The real power your church plant needs to convict the sinner, convert the lost, build the congregation, and commission servants is the Eternal Word of God. Your church planting week needs to be filled with getting the Word of God open and explained. You really need to read through One to One Bible Reading by David Helm and embrace a simple lifestyle of ministering the Word.
- “At the end of the day, if you are too busy to pray, you are too busy. Cut something out” (Praying with Paul, pg. 94).
Church planting is busy–there’s no way to sugar coat it. Somehow, though, church planters start talking like they have found the hardest occupation on the planet. First, cut that out and man up. Second, if you want to see your church full of roofers, brick-layers, single moms, and steel workers who are marked by prayer then their pastor has to prioritize prayer in his own life and teaching.
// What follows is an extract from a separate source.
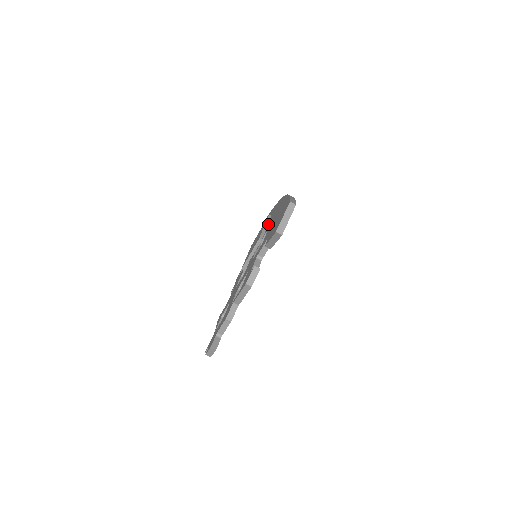
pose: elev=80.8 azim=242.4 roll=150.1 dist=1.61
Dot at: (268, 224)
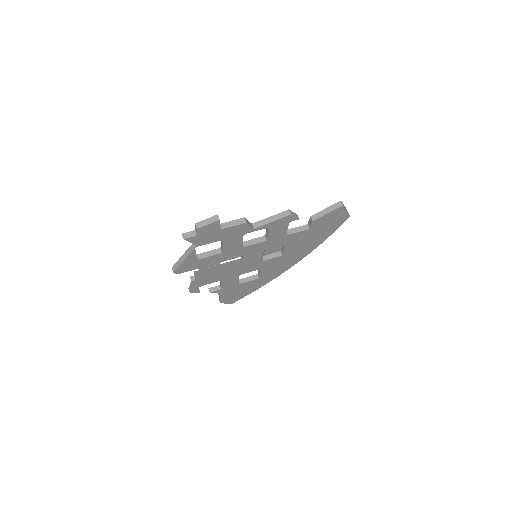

If prayer isn’t in your life, you probably won’t be teaching on it all that much. I love Dr. Carson’s blunt advice and I doubt many books have influenced me like Praying with Paul.
- “If two spouses each say, ‘I’m going to treat my self-centeredness as the main problem in the marriage,’ you have the prospect of a truly great marriage.” (Meaning of Marriage, pg. 64).
Church planting will introduce unique challenges into your marriage–count on it. You will be busy at times your family used to enjoy together. You (sinfully) will feel more self-assured that your agenda and motives are important. You (sinfully) will be more convinced that your wife’s agenda and motives are “mucking things up.” I don’t know your wife but I’ll guess you’re at least half the problem. Even if you aren’t, Tim Keller’s book, The Meaning of Marriage: Facing the Complexities of Commitment with the Wisdom of God, provides gracious wisdom for a healthy marriage.
- “You know that those who are regarded as rulers of the Gentiles lord it over them, and their high officials exercise authority over them. 43 Not so with you. Instead, whoever wants to become great among you must be your servant, 44 and whoever wants to be first must be slave of all. 45 For even the Son of Man did not come to be served, but to serve, and to give his life as a ransom for many” (Mark 10:42–45).
Church planters and pastors, can swallow secular leadership models and advice without chewing–sometimes without even smelling it first! In Mark 10 the Lord Jesus presents one of the most impactful peculiarities of Christian life and leadership–servant leadership. If you talk about the people in your church as the obstacle to your plans or desires you may be forgetting that Jesus called you to serve. We are called to put the glory of God above all else and the good of others ahead of our own interests. Before you begin to regard your congregation/situation as unique (“Surely I don’t have to serve these people!”), Remember that Jesus came and served people who would abandon and kill Him. Great Christian leadership is sacrificial service.
The implications of this principle are massive. Rather than getting angry and tweeting your displeasure about the presence of an American flag on stage or the absence of drinkable coffee in between services (or sharing posts/articles to do your dirty work), place the interest of the old widow and tired mechanic ahead of your own.